__To do__
Within the entries that follow, show each line where the word "output" occurs.

(Records provided Opens)

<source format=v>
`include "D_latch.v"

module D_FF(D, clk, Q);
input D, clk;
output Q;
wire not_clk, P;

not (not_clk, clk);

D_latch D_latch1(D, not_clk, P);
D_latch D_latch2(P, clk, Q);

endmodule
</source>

(Records provided Closes)
(Records provided Opens)

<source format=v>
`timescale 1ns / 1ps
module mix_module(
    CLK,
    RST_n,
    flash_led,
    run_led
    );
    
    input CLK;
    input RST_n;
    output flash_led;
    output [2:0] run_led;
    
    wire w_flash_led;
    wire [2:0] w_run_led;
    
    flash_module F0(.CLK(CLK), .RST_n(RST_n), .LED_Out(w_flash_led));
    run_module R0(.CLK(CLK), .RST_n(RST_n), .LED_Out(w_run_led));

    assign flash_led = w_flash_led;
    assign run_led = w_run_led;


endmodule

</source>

(Records provided Closes)

__Your response__
output Q;
    output flash_led;
    output [2:0] run_led;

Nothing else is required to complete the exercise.